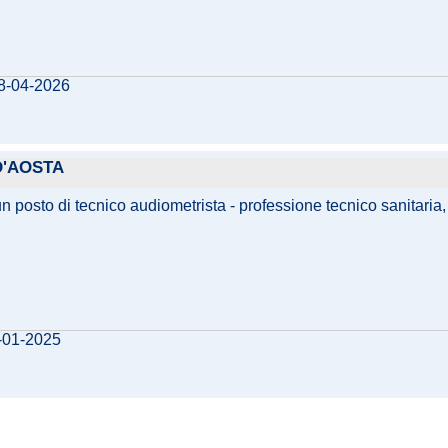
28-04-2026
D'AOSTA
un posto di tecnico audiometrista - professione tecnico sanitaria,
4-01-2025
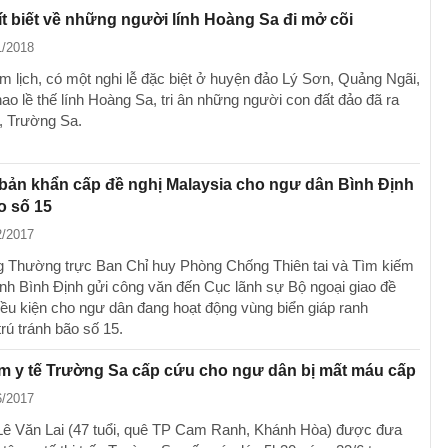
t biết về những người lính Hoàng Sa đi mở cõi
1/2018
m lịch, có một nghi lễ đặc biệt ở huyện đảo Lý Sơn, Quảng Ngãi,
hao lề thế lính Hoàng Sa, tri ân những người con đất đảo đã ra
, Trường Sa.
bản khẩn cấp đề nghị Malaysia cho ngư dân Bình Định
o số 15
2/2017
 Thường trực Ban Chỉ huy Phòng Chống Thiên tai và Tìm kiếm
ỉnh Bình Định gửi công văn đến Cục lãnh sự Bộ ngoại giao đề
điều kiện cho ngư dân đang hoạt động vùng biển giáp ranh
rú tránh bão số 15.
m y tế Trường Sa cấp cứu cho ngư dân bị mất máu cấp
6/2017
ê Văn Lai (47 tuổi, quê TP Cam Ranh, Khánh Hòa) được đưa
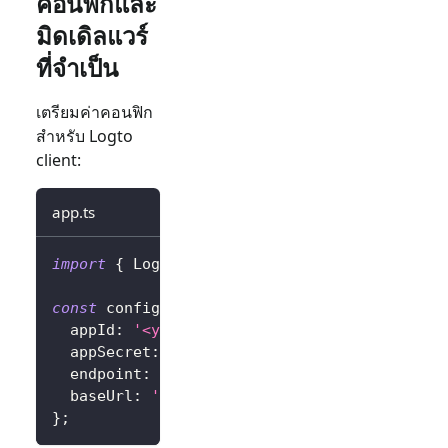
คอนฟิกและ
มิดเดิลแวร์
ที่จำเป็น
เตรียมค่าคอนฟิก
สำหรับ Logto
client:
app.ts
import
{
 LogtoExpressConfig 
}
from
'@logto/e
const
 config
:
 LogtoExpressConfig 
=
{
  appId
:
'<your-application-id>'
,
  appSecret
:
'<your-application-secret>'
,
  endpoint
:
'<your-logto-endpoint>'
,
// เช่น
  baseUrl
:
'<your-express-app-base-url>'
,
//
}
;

::::::::

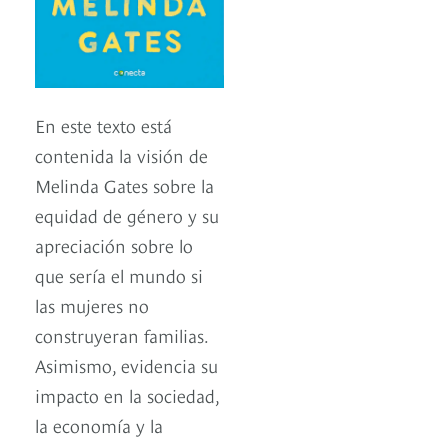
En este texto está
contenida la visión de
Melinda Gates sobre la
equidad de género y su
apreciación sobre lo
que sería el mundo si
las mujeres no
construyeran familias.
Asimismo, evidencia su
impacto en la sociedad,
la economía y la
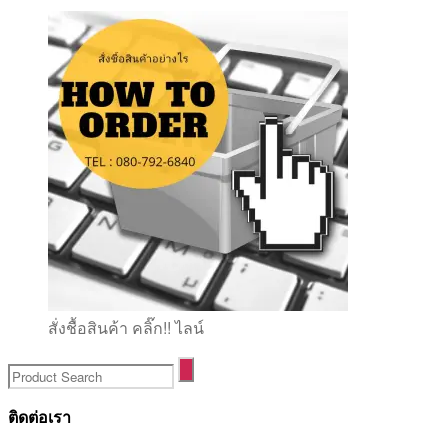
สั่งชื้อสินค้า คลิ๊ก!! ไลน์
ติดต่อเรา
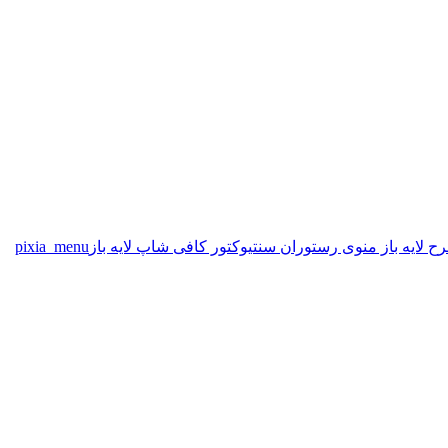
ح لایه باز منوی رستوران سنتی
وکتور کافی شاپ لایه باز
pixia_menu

::::::::

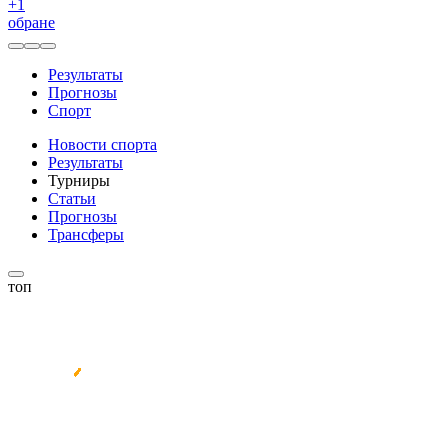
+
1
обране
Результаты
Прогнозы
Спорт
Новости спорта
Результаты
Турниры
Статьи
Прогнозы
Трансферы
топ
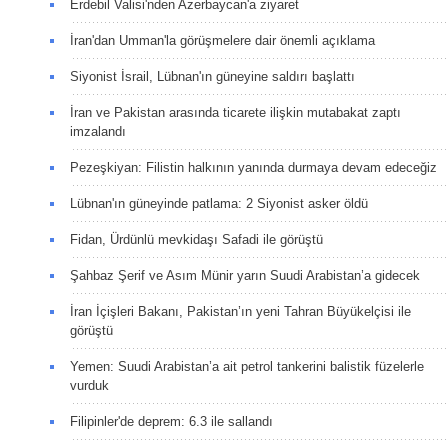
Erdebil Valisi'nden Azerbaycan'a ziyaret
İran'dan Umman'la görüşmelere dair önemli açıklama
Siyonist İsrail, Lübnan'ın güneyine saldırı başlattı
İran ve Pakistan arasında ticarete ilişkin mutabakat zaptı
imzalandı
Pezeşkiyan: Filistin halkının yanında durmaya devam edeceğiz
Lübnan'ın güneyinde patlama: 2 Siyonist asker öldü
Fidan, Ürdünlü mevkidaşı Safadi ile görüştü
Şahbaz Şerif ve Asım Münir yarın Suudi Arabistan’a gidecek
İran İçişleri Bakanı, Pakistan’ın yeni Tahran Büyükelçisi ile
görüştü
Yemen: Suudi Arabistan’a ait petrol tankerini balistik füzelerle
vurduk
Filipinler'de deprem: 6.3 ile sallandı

::::::::

### How to complete this task
Report how many lines in the data above contain the string "Arabistan", treating uppercase and lowercase letters as different. Give only the number.

### Task solution
2